'''
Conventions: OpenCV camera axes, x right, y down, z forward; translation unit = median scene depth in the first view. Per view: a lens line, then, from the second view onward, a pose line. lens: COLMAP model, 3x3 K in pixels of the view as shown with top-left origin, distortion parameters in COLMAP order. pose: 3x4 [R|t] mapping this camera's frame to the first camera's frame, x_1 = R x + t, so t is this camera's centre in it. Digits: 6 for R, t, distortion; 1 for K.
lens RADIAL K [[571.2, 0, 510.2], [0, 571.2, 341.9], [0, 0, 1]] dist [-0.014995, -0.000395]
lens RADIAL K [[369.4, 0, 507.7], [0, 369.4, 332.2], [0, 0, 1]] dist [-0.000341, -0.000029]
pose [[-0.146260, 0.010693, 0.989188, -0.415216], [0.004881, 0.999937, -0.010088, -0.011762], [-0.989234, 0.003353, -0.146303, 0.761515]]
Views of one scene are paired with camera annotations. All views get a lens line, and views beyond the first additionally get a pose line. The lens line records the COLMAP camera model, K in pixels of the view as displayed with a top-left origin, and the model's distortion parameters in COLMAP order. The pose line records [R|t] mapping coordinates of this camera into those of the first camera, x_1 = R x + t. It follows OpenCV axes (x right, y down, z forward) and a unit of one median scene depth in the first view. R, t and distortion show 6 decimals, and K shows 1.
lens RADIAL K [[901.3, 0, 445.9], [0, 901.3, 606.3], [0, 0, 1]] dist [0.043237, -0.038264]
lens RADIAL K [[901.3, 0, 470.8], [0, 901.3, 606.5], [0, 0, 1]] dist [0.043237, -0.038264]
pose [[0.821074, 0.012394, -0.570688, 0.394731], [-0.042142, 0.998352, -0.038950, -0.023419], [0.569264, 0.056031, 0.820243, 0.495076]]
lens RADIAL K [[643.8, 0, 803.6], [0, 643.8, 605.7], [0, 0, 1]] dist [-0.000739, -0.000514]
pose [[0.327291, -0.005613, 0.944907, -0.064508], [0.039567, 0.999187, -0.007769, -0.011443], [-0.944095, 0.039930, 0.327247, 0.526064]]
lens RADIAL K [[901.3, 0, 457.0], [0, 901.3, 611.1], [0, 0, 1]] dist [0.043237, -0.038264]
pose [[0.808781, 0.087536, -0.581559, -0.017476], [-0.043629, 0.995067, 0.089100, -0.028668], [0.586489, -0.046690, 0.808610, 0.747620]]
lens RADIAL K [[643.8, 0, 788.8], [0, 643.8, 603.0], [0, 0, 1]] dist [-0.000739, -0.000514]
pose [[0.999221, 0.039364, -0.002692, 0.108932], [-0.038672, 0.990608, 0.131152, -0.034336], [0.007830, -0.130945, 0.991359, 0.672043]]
'''
Task goal - Give back all the records above exactly. Keep every word.

Written response -
Conventions: OpenCV camera axes, x right, y down, z forward; translation unit = median scene depth in the first view. Per view: a lens line, then, from the second view onward, a pose line. lens: COLMAP model, 3x3 K in pixels of the view as shown with top-left origin, distortion parameters in COLMAP order. pose: 3x4 [R|t] mapping this camera's frame to the first camera's frame, x_1 = R x + t, so t is this camera's centre in it. Digits: 6 for R, t, distortion; 1 for K.
lens RADIAL K [[571.2, 0, 510.2], [0, 571.2, 341.9], [0, 0, 1]] dist [-0.014995, -0.000395]
lens RADIAL K [[369.4, 0, 507.7], [0, 369.4, 332.2], [0, 0, 1]] dist [-0.000341, -0.000029]
pose [[-0.146260, 0.010693, 0.989188, -0.415216], [0.004881, 0.999937, -0.010088, -0.011762], [-0.989234, 0.003353, -0.146303, 0.761515]]
Views of one scene are paired with camera annotations. All views get a lens line, and views beyond the first additionally get a pose line. The lens line records the COLMAP camera model, K in pixels of the view as displayed with a top-left origin, and the model's distortion parameters in COLMAP order. The pose line records [R|t] mapping coordinates of this camera into those of the first camera, x_1 = R x + t. It follows OpenCV axes (x right, y down, z forward) and a unit of one median scene depth in the first view. R, t and distortion show 6 decimals, and K shows 1.
lens RADIAL K [[901.3, 0, 445.9], [0, 901.3, 606.3], [0, 0, 1]] dist [0.043237, -0.038264]
lens RADIAL K [[901.3, 0, 470.8], [0, 901.3, 606.5], [0, 0, 1]] dist [0.043237, -0.038264]
pose [[0.821074, 0.012394, -0.570688, 0.394731], [-0.042142, 0.998352, -0.038950, -0.023419], [0.569264, 0.056031, 0.820243, 0.495076]]
lens RADIAL K [[643.8, 0, 803.6], [0, 643.8, 605.7], [0, 0, 1]] dist [-0.000739, -0.000514]
pose [[0.327291, -0.005613, 0.944907, -0.064508], [0.039567, 0.999187, -0.007769, -0.011443], [-0.944095, 0.039930, 0.327247, 0.526064]]
lens RADIAL K [[901.3, 0, 457.0], [0, 901.3, 611.1], [0, 0, 1]] dist [0.043237, -0.038264]
pose [[0.808781, 0.087536, -0.581559, -0.017476], [-0.043629, 0.995067, 0.089100, -0.028668], [0.586489, -0.046690, 0.808610, 0.747620]]
lens RADIAL K [[643.8, 0, 788.8], [0, 643.8, 603.0], [0, 0, 1]] dist [-0.000739, -0.000514]
pose [[0.999221, 0.039364, -0.002692, 0.108932], [-0.038672, 0.990608, 0.131152, -0.034336], [0.007830, -0.130945, 0.991359, 0.672043]]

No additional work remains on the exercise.